** Problem requirements **
Copy the following lines word for word, starting at the line containing "Which is closer" and ending with the line containing "Answer: on the man playing violin's own right".
◇ ◇ ◇ ◇ ◇ ◇ ◇
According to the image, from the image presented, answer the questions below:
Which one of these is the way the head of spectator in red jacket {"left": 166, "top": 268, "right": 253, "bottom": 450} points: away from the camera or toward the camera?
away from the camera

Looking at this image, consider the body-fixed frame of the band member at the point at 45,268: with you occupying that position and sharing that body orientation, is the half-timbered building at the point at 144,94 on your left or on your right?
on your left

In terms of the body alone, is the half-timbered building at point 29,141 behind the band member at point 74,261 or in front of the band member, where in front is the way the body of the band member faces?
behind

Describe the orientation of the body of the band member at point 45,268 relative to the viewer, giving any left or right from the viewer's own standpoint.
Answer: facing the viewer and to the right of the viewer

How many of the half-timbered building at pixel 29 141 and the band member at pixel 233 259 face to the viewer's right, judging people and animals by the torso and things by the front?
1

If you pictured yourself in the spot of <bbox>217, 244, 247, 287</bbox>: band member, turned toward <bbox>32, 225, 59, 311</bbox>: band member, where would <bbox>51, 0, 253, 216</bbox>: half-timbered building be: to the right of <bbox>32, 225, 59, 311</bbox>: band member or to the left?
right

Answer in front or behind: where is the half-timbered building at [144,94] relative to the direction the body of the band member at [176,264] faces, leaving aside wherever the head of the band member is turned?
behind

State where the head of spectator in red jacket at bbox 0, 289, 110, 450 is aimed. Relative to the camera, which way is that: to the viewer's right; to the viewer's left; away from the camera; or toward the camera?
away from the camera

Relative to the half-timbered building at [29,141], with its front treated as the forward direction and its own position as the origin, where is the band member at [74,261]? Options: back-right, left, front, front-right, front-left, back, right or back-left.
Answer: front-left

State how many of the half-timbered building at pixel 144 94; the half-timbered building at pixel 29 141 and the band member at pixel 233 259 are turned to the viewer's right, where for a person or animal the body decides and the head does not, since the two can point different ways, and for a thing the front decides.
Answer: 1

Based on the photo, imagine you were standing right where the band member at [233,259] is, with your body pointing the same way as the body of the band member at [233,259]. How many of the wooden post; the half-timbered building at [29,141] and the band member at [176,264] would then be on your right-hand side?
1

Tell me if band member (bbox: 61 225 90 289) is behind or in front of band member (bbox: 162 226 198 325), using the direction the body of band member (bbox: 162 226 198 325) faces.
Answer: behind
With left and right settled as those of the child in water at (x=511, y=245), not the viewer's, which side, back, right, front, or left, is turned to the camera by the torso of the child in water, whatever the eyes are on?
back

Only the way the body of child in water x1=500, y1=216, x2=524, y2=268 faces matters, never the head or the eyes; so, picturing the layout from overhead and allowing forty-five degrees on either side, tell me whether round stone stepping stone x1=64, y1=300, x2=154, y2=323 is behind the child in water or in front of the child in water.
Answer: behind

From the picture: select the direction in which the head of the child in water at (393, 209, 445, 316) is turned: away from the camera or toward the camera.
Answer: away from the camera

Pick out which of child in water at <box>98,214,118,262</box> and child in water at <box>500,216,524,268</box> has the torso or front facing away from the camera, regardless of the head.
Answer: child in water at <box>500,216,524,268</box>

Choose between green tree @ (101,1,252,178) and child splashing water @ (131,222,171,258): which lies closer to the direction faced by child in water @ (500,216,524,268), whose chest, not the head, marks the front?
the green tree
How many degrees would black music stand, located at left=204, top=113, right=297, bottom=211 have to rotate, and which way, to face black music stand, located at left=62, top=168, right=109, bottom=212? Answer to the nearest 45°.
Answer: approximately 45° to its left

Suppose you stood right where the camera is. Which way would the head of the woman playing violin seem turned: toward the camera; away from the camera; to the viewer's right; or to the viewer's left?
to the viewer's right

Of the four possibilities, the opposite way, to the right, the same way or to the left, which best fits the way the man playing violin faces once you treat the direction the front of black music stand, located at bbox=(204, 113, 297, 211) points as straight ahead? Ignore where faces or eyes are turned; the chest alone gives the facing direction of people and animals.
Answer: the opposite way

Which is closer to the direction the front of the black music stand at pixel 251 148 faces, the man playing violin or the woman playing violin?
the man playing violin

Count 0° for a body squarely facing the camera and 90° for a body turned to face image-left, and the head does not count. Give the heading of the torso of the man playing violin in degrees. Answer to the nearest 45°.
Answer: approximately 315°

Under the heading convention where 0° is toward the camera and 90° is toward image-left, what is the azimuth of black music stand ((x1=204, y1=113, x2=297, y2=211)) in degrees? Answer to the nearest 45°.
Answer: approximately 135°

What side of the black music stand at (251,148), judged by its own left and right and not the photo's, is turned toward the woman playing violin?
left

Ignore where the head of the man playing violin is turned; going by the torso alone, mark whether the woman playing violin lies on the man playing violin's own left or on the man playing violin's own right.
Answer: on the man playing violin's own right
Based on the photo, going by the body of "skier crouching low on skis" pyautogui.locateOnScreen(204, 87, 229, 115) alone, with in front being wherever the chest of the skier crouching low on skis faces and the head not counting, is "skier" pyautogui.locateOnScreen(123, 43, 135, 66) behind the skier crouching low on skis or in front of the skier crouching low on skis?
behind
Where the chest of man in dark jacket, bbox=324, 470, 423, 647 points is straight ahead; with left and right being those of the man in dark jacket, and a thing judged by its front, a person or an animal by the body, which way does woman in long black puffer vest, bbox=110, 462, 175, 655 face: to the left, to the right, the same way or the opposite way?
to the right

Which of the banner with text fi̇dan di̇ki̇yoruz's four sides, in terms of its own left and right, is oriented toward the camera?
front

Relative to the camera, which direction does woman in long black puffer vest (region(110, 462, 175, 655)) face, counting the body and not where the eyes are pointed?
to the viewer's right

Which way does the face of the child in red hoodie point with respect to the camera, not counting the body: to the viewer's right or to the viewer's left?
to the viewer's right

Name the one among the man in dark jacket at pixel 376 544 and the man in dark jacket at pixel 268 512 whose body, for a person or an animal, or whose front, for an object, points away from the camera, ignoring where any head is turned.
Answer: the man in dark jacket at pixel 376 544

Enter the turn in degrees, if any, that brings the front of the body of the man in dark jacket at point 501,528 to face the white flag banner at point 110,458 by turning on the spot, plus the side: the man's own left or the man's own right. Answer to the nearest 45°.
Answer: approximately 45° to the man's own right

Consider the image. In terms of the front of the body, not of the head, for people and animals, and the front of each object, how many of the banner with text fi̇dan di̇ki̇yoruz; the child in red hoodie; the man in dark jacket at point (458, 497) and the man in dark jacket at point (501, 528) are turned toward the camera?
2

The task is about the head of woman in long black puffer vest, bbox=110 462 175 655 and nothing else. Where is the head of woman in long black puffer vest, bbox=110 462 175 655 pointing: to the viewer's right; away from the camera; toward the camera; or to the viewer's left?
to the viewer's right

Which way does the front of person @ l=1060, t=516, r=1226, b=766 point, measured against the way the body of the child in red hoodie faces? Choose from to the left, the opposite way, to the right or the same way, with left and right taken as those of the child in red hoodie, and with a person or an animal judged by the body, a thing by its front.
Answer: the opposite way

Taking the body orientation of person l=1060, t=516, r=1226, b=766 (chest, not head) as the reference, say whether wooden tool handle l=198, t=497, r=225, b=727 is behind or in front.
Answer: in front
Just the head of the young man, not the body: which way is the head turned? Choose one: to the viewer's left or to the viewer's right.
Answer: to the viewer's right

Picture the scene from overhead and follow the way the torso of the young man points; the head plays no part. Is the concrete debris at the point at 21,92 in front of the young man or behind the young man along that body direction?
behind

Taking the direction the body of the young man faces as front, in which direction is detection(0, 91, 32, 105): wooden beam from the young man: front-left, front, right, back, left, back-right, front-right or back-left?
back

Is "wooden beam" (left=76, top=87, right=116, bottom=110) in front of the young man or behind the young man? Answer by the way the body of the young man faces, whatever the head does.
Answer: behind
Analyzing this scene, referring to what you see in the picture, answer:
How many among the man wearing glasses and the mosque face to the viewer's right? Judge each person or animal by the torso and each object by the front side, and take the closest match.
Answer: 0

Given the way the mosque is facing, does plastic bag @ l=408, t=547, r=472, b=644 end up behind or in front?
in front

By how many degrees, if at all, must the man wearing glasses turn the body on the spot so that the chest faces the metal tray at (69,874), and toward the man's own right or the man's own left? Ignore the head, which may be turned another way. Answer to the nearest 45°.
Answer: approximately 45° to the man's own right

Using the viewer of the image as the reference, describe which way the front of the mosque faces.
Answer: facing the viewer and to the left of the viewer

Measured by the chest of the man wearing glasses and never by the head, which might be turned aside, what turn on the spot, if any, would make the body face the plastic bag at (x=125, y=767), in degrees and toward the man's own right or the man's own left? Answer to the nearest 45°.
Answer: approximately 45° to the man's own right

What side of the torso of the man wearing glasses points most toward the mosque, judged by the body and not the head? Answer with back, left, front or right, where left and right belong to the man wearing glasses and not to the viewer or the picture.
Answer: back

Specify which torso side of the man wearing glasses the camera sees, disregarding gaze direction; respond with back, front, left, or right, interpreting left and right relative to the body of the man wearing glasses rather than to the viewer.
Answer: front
◇ ◇ ◇ ◇ ◇ ◇ ◇
** Reply **
Which is closer to the direction the front of the black music stand at pixel 251 148 faces, the man playing violin or the woman playing violin?
the man playing violin

Count 0° for a body squarely facing the camera and 90° for a body turned to face image-left, and the head does not count. Give the heading of the torso of the man playing violin in degrees. Answer to the nearest 45°.
Answer: approximately 315°

Under the heading convention where 0° is toward the camera and 90° is toward image-left, what is the azimuth of black music stand ((x1=204, y1=113, x2=297, y2=211)) in degrees? Answer to the nearest 45°.
Answer: approximately 135°

What side of the black music stand at (251,148), judged by its own left and right and not the photo's, is turned toward the woman playing violin?
left

Ignore where the head of the man playing violin is turned; going by the torso alone, mark whether the woman playing violin lies on the man playing violin's own left or on the man playing violin's own right.
Answer: on the man playing violin's own right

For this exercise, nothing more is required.